===== Entries provided =====
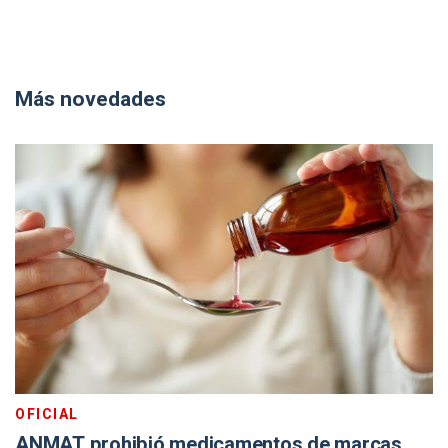
Más novedades
OFICIAL
ANMAT prohibió medicamentos de marcas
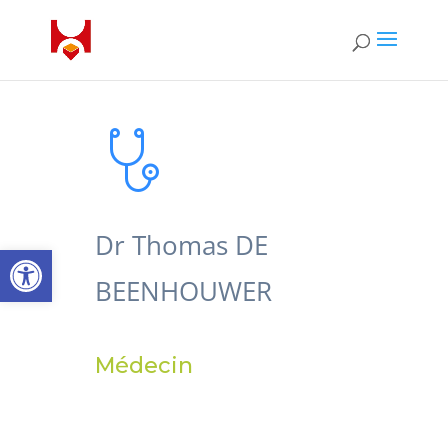
Dr Thomas DE
Open toolbar
BEENHOUWER
Médecin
=====
## [Work to be completed]
Reproduce the whole listing above character for character; pictures do not belong in it.

## [Response below]
Más novedades
OFICIAL
ANMAT prohibió medicamentos de marcas
Dr Thomas DE
Open toolbar
BEENHOUWER
Médecin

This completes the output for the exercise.